# Görev A
İnceleme metnine göre İbni Hacer el-Askalani'nin, bu sözün İbrahim b. Able'ye ait olduğunu söylediği nakledilen eserinin adı nedir?
# Görev B
İnceleme metninin "İbn Teymiye bu" sözleriyle başlayıp "buna katılmıştır (2)." sözleriyle biten bölümünü hiçbir değişiklik yapmadan aktarınız.
# Görev C
Aşağıdaki ifadelerin her birinin inceleme metniyle uyuşup uyuşmadığını evet veya hayır ile belirtiniz ve kararınızı dayandırdığınız sözleri metinden aynen alıntılayınız.
(i) el-Beyhakî, bu rivayetin isnadında zayıflık bulunduğunu söylemiştir.
(ii) Zekeriya el-Ensarî, İbn Teymiyye'nin "bunun aslı yoktur" sözüne karşı çıkmıştır.
(iii) Zekeriya el-Ensarî, Hanefî mezhebine mensup bir âlimdir.

# İnceleme metni
“Küçük cihaddan büyük cihada döndük” rivayeti sahih hadis midir?

Ehl-i Sünnet

Kıdemli Üye
Katılım
5 Şub 2011
Mesajlar
3,061
Tepkime puanı
139
Puanları
0
Soru: “Küçük cihaddan büyük cihada döndük” rivayeti sahih hadis midir? Zira İbni Teymiyye bu rivayet için “aslı yoktur” demektedir.

Cevap: Rivayete göre Efendimiz (s.a.v), bir gazadan dönen ashabına, “Hayırlı bir gelişle küçük cihaddan büyük cihada geldiniz” buyurmuş, Sahabe, “Büyük cihad nedir ya Resulallah?” diye sorunca, “Kulun, (nefsinin) hevasıyla mücahedesidir” buyurmuştur.

İbni Hacer el-Askalani (rh.a)’nin “Tesdîdu’l-Kavs” adlı eserinde, bu sözün hadis değil, ibrahim b. Able’ye ait olduğunu” söylediği nakledilir.

İbn Teymiye bu rivayet için: “aslı yoktur. Peygamberimizin söz ve fillerini iyi bilen hiçbir âlim böyle bir hadis rivayet etmemiştir. Kâfirlerle cihad en büyük amellerdendir” demiştir (1).

Şâfiî mezhebinde "Şeyhülislam" lakaplı tek âlim olan Zekeriya el-Ensarî de Beyzavî'ye yazdığı hâşiyesinde İbn Teymiyye'nin "bunun aslı yoktur" sözünü naklettikten sonra kendisi de buna katılmıştır (2).

“Küçük cihaddan büyük cihada döndük” (3) lafzıyla daha yaygın olan bu rivayeti el-Beyhakî, naklettikten sonra, “İsnadında zayıflık vardır” demiştir (4). el-Irâkî, Ali el-Karî, el-Münâvî, el-Aclûnî, Hatib-i Bağdadi, Razi ve Beydavi de eserlerinde bu ifadeyi nakletmekle yetinmişlerdir (5).

# Verilen veriler
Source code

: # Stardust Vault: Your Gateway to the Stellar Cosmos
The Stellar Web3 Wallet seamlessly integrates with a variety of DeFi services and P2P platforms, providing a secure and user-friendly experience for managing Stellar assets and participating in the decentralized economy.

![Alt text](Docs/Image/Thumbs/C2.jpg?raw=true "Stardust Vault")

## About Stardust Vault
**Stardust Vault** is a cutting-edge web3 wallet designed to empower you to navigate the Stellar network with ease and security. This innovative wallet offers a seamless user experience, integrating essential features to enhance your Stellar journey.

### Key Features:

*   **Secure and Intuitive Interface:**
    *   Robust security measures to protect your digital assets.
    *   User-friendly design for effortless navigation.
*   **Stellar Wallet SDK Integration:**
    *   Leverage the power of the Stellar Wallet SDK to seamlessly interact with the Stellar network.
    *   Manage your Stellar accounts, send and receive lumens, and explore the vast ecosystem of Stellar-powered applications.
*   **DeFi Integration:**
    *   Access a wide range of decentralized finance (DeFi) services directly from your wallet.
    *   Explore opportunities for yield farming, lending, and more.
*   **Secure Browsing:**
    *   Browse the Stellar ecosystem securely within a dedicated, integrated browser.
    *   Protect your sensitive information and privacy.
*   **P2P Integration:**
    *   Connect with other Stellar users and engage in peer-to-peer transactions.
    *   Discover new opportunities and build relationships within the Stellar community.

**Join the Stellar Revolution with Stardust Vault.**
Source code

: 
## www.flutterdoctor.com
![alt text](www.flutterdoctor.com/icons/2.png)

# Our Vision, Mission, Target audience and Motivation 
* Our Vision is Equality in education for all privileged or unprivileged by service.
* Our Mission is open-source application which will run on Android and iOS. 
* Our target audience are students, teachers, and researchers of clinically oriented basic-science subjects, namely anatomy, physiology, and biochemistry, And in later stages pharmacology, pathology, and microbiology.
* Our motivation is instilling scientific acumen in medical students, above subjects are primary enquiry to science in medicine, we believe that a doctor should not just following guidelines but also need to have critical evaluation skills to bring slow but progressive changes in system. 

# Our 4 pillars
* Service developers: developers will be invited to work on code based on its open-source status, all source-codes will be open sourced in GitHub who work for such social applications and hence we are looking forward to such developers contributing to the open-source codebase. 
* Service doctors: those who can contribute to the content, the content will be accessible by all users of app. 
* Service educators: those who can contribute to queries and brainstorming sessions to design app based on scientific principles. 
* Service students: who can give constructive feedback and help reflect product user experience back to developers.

# Görev çıktısı A
Tesdîdu’l-Kavs

# Görev çıktısı B
İbn Teymiye bu rivayet için: “aslı yoktur. Peygamberimizin söz ve fillerini iyi bilen hiçbir âlim böyle bir hadis rivayet etmemiştir. Kâfirlerle cihad en büyük amellerdendir” demiştir (1).

Şâfiî mezhebinde "Şeyhülislam" lakaplı tek âlim olan Zekeriya el-Ensarî de Beyzavî'ye yazdığı hâşiyesinde İbn Teymiyye'nin "bunun aslı yoktur" sözünü naklettikten sonra kendisi de buna katılmıştır (2).

# Görev çıktısı C
(i) Evet: “İsnadında zayıflık vardır”
(ii) Hayır: "kendisi de buna katılmıştır"
(iii) Hayır: "Şâfiî mezhebinde"